* [Material for this task]:
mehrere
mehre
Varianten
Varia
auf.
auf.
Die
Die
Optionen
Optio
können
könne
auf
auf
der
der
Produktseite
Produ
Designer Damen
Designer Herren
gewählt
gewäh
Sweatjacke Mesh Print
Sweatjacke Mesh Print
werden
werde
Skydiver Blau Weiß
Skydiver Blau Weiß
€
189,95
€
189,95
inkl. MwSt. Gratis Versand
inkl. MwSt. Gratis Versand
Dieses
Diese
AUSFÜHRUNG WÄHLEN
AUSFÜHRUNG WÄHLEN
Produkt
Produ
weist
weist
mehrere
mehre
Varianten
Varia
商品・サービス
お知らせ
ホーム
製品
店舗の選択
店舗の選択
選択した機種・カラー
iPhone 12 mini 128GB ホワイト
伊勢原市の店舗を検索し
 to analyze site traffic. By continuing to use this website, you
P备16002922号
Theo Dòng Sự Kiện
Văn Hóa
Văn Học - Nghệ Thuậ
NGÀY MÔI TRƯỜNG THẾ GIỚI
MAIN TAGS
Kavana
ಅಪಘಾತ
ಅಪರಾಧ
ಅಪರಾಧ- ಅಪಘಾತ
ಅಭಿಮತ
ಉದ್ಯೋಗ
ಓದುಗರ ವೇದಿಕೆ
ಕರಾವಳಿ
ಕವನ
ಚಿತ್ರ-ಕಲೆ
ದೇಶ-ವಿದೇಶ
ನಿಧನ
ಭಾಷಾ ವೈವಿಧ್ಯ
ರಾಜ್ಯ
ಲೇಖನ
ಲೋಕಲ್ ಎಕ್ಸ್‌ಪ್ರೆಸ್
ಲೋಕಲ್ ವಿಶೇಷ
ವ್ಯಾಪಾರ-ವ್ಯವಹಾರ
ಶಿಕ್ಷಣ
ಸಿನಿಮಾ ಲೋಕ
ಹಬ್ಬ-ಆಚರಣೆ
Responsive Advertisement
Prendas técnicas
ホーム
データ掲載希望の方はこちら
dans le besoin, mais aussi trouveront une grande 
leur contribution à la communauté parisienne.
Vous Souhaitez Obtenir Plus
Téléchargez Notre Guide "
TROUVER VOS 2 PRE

* [Problem details]: Repeat the entries above exactly, beginning at their first line and ending with the line that contains "NGÀY MÔI TRƯỜNG THẾ GIỚI", with nothing added.

* [Solution for this exercise]:
mehrere
mehre
Varianten
Varia
auf.
auf.
Die
Die
Optionen
Optio
können
könne
auf
auf
der
der
Produktseite
Produ
Designer Damen
Designer Herren
gewählt
gewäh
Sweatjacke Mesh Print
Sweatjacke Mesh Print
werden
werde
Skydiver Blau Weiß
Skydiver Blau Weiß
€
189,95
€
189,95
inkl. MwSt. Gratis Versand
inkl. MwSt. Gratis Versand
Dieses
Diese
AUSFÜHRUNG WÄHLEN
AUSFÜHRUNG WÄHLEN
Produkt
Produ
weist
weist
mehrere
mehre
Varianten
Varia
商品・サービス
お知らせ
ホーム
製品
店舗の選択
店舗の選択
選択した機種・カラー
iPhone 12 mini 128GB ホワイト
伊勢原市の店舗を検索し
 to analyze site traffic. By continuing to use this website, you
P备16002922号
Theo Dòng Sự Kiện
Văn Hóa
Văn Học - Nghệ Thuậ
NGÀY MÔI TRƯỜNG THẾ GIỚI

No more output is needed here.